Privacy Preserving Multiparty Analytics
Privacy and security are often discussed together, but they are not the same. Cambridge Analytica was able to access private information about millions of Facebook users, without breaking into Facebook. There was no security breach; it was purely a privacy invasion. While Cambridge Analytica misused the data they downloaded, in the right circumstances, sharing data can bring huge benefits to both businesses and societies.
For example, cancer researchers around the world currently send all of their data to an arm’s length, third party in order to preserve study participants’ privacy. Such research could potentially be more productive if scientists were able to collaborate directly with other researchers around the aggregated data, but this would pose a privacy risk. Our Privacy-Preserving Multi-party Analytics research project is focused on data privacy and has the potential to solve this challenge. It asks how we can both preserve privacy while enabling organizations to create strong analytical models that benefit from shared data.
The benefits of this research go beyond the medical realm. For example, organizations can build stronger fraud detection, intrusion detection and document classification models by combining their data with data from other organizations. Current concerns center on sharing proprietary information with competitors or third-parties. However, Privacy-Preserving Multi-Party Analytics would allow them to share their data while still maintaining ownership and control of it – without compromising privacy.
The classical method of preserving personal identity–anonymization – is not a sufficient guarantee of privacy. In our age of big data and machine learning, combinations of data features can still be used to identify individuals accurately. A newer approach is offered by privacy-preserving techniques called “differential privacy.”

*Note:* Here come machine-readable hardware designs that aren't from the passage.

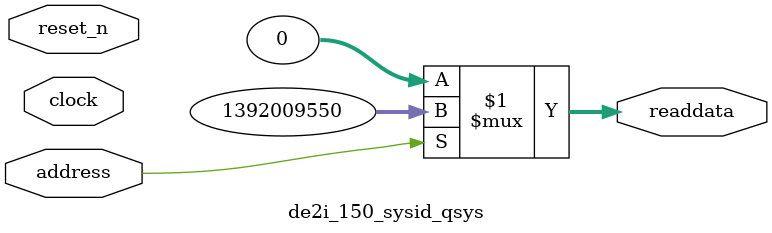
<source format=v>

`timescale 1ns / 1ps
// synthesis translate_on

// turn off superfluous verilog processor warnings 
// altera message_level Level1 
// altera message_off 10034 10035 10036 10037 10230 10240 10030 

module de2i_150_sysid_qsys (
               // inputs:
                address,
                clock,
                reset_n,

               // outputs:
                readdata
             )
;

  output  [ 31: 0] readdata;
  input            address;
  input            clock;
  input            reset_n;

  wire    [ 31: 0] readdata;
  //control_slave, which is an e_avalon_slave
  assign readdata = address ? 1392009550 : 0;

endmodule




</source>
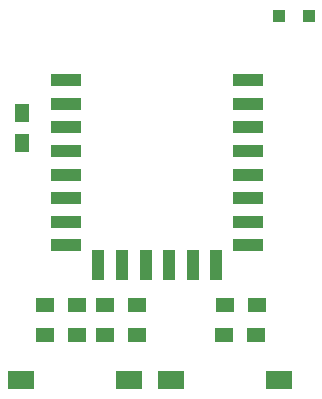
<source format=gbr>
G04 #@! TF.GenerationSoftware,KiCad,Pcbnew,(5.0.1-3-g963ef8bb5)*
G04 #@! TF.CreationDate,2019-01-23T22:51:25-05:00*
G04 #@! TF.ProjectId,WaterSpill,57617465725370696C6C2E6B69636164,rev?*
G04 #@! TF.SameCoordinates,Original*
G04 #@! TF.FileFunction,Paste,Top*
G04 #@! TF.FilePolarity,Positive*
%FSLAX46Y46*%
G04 Gerber Fmt 4.6, Leading zero omitted, Abs format (unit mm)*
G04 Created by KiCad (PCBNEW (5.0.1-3-g963ef8bb5)) date Wednesday, January 23, 2019 at 10:51:25 pm*
%MOMM*%
%LPD*%
G01*
G04 APERTURE LIST*
%ADD10R,1.250000X1.500000*%
%ADD11R,1.000000X1.000000*%
%ADD12R,1.500000X1.300000*%
%ADD13R,2.180000X1.600000*%
%ADD14R,2.500000X1.100000*%
%ADD15R,1.100000X2.500000*%
G04 APERTURE END LIST*
D10*
G04 #@! TO.C,C1*
X33655000Y-28214000D03*
X33655000Y-30714000D03*
G04 #@! TD*
D11*
G04 #@! TO.C,D1*
X55392000Y-19939000D03*
X57892000Y-19939000D03*
G04 #@! TD*
D12*
G04 #@! TO.C,R1*
X35560000Y-44450000D03*
X38260000Y-44450000D03*
G04 #@! TD*
G04 #@! TO.C,R2*
X38260000Y-46990000D03*
X35560000Y-46990000D03*
G04 #@! TD*
G04 #@! TO.C,R3*
X43340000Y-44450000D03*
X40640000Y-44450000D03*
G04 #@! TD*
G04 #@! TO.C,R4*
X43340000Y-46990000D03*
X40640000Y-46990000D03*
G04 #@! TD*
G04 #@! TO.C,R5*
X53500000Y-44450000D03*
X50800000Y-44450000D03*
G04 #@! TD*
G04 #@! TO.C,R6*
X50720000Y-46990000D03*
X53420000Y-46990000D03*
G04 #@! TD*
D13*
G04 #@! TO.C,SW1*
X46210000Y-50800000D03*
X55390000Y-50800000D03*
G04 #@! TD*
G04 #@! TO.C,SW2*
X33510000Y-50800000D03*
X42690000Y-50800000D03*
G04 #@! TD*
D14*
G04 #@! TO.C,U1*
X37400000Y-25400000D03*
X37400000Y-27400000D03*
X37400000Y-29400000D03*
X37400000Y-31400000D03*
X37400000Y-33400000D03*
X37400000Y-35400000D03*
X37400000Y-37400000D03*
X37400000Y-39400000D03*
X52800000Y-39400000D03*
X52800000Y-37400000D03*
X52800000Y-35400000D03*
X52800000Y-33400000D03*
X52800000Y-31400000D03*
X52800000Y-29400000D03*
X52800000Y-27400000D03*
X52800000Y-25400000D03*
D15*
X40090000Y-41100000D03*
X42090000Y-41100000D03*
X44090000Y-41100000D03*
X46090000Y-41100000D03*
X48090000Y-41100000D03*
X50090000Y-41100000D03*
G04 #@! TD*
M02*

</source>
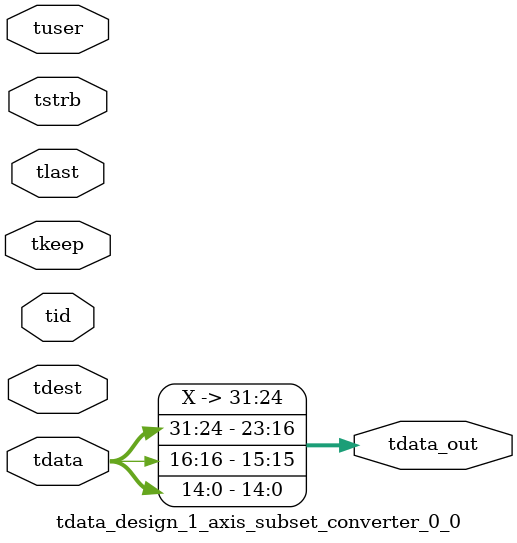
<source format=v>


`timescale 1ps/1ps

module tdata_design_1_axis_subset_converter_0_0 #
(
parameter C_S_AXIS_TDATA_WIDTH = 32,
parameter C_S_AXIS_TUSER_WIDTH = 0,
parameter C_S_AXIS_TID_WIDTH   = 0,
parameter C_S_AXIS_TDEST_WIDTH = 0,
parameter C_M_AXIS_TDATA_WIDTH = 32
)
(
input  [(C_S_AXIS_TDATA_WIDTH == 0 ? 1 : C_S_AXIS_TDATA_WIDTH)-1:0     ] tdata,
input  [(C_S_AXIS_TUSER_WIDTH == 0 ? 1 : C_S_AXIS_TUSER_WIDTH)-1:0     ] tuser,
input  [(C_S_AXIS_TID_WIDTH   == 0 ? 1 : C_S_AXIS_TID_WIDTH)-1:0       ] tid,
input  [(C_S_AXIS_TDEST_WIDTH == 0 ? 1 : C_S_AXIS_TDEST_WIDTH)-1:0     ] tdest,
input  [(C_S_AXIS_TDATA_WIDTH/8)-1:0 ] tkeep,
input  [(C_S_AXIS_TDATA_WIDTH/8)-1:0 ] tstrb,
input                                                                    tlast,
output [C_M_AXIS_TDATA_WIDTH-1:0] tdata_out
);

assign tdata_out = {tdata[40:40], tdata[38:24], tdata[16:16], tdata[14:0]};

endmodule


</source>
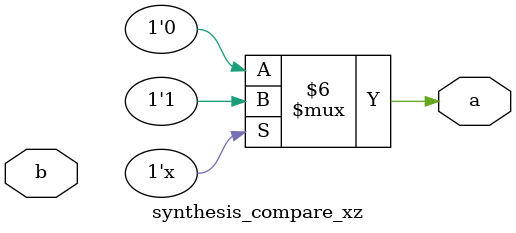
<source format=v>
module synthesis_compare_xz (a,b);
output a;
input b;
reg a;
  	 
always @ (b)
begin
  if ((b == 1'bz) || (b == 1'bx)) begin
    a = 1;
  end else begin
    a = 0;
  end
end  
  	  	 
endmodule

</source>
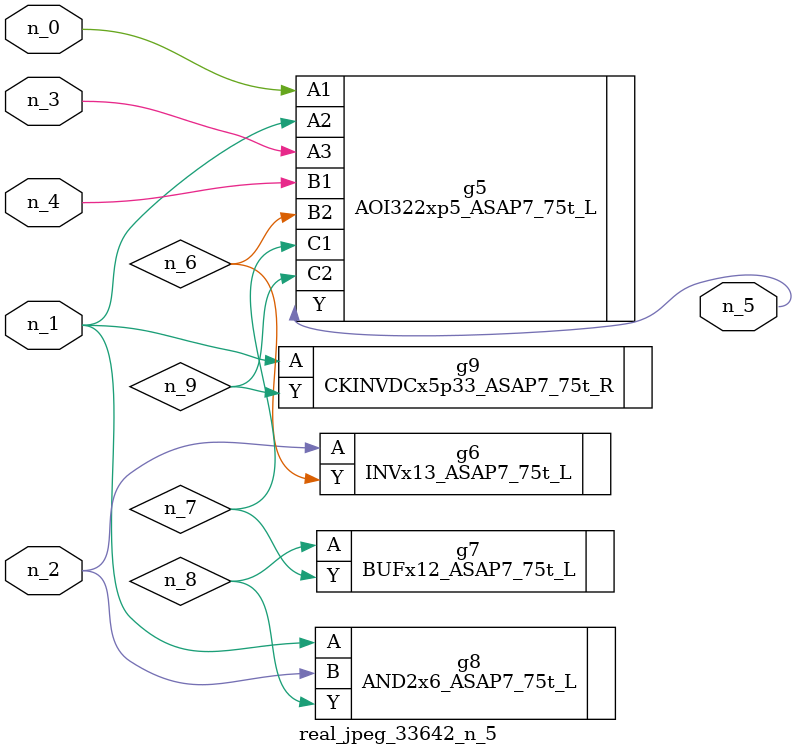
<source format=v>
module real_jpeg_33642_n_5 (n_4, n_0, n_1, n_2, n_3, n_5);

input n_4;
input n_0;
input n_1;
input n_2;
input n_3;

output n_5;

wire n_8;
wire n_6;
wire n_7;
wire n_9;

AOI322xp5_ASAP7_75t_L g5 ( 
.A1(n_0),
.A2(n_1),
.A3(n_3),
.B1(n_4),
.B2(n_6),
.C1(n_7),
.C2(n_9),
.Y(n_5)
);

AND2x6_ASAP7_75t_L g8 ( 
.A(n_1),
.B(n_2),
.Y(n_8)
);

CKINVDCx5p33_ASAP7_75t_R g9 ( 
.A(n_1),
.Y(n_9)
);

INVx13_ASAP7_75t_L g6 ( 
.A(n_2),
.Y(n_6)
);

BUFx12_ASAP7_75t_L g7 ( 
.A(n_8),
.Y(n_7)
);


endmodule
</source>
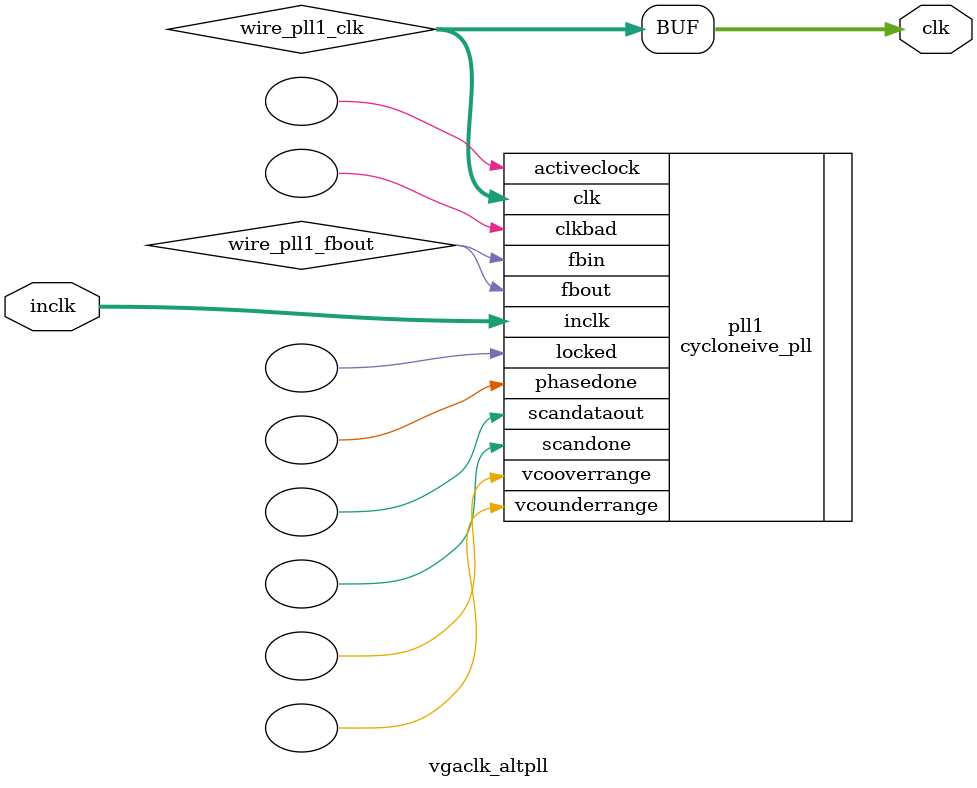
<source format=v>






//synthesis_resources = cycloneive_pll 1 
//synopsys translate_off
`timescale 1 ps / 1 ps
//synopsys translate_on
module  vgaclk_altpll
	( 
	clk,
	inclk) /* synthesis synthesis_clearbox=1 */;
	output   [4:0]  clk;
	input   [1:0]  inclk;
`ifndef ALTERA_RESERVED_QIS
// synopsys translate_off
`endif
	tri0   [1:0]  inclk;
`ifndef ALTERA_RESERVED_QIS
// synopsys translate_on
`endif

	wire  [4:0]   wire_pll1_clk;
	wire  wire_pll1_fbout;

	cycloneive_pll   pll1
	( 
	.activeclock(),
	.clk(wire_pll1_clk),
	.clkbad(),
	.fbin(wire_pll1_fbout),
	.fbout(wire_pll1_fbout),
	.inclk(inclk),
	.locked(),
	.phasedone(),
	.scandataout(),
	.scandone(),
	.vcooverrange(),
	.vcounderrange()
	`ifndef FORMAL_VERIFICATION
	// synopsys translate_off
	`endif
	,
	.areset(1'b0),
	.clkswitch(1'b0),
	.configupdate(1'b0),
	.pfdena(1'b1),
	.phasecounterselect({3{1'b0}}),
	.phasestep(1'b0),
	.phaseupdown(1'b0),
	.scanclk(1'b0),
	.scanclkena(1'b1),
	.scandata(1'b0)
	`ifndef FORMAL_VERIFICATION
	// synopsys translate_on
	`endif
	);
	defparam
		pll1.bandwidth_type = "auto",
		pll1.clk0_divide_by = 2000,
		pll1.clk0_duty_cycle = 50,
		pll1.clk0_multiply_by = 1007,
		pll1.clk0_phase_shift = "0",
		pll1.compensate_clock = "clk0",
		pll1.inclk0_input_frequency = 20000,
		pll1.operation_mode = "normal",
		pll1.pll_type = "auto",
		pll1.lpm_type = "cycloneive_pll";
	assign
		clk = {wire_pll1_clk[4:0]};
endmodule //vgaclk_altpll
//VALID FILE

</source>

In our research, we developed a differentially-private, distributed deep-learning framework. We then tested it by constructing federated fraud detection models for six fictitious banks using differentially-private model parameters. The original data was anonymized and provided by a single bank, a research partner. Each simulated bank constructed a local model for credit card fraud detection and did not share transaction or customer data with the central server or other banks.
Using our privacy preserving techniques, the banks shared learning gradients that had been modified with small amounts of random noise – akin to scrambling a signal. Our privacy preserving technique created strong fraud detection models more quickly and with the same accuracy as models that were constructed without privacy preservation. This research has far-reaching implications in a world where collaborating and sharing data safely while maintaining privacy will accelerate innovation of all kinds.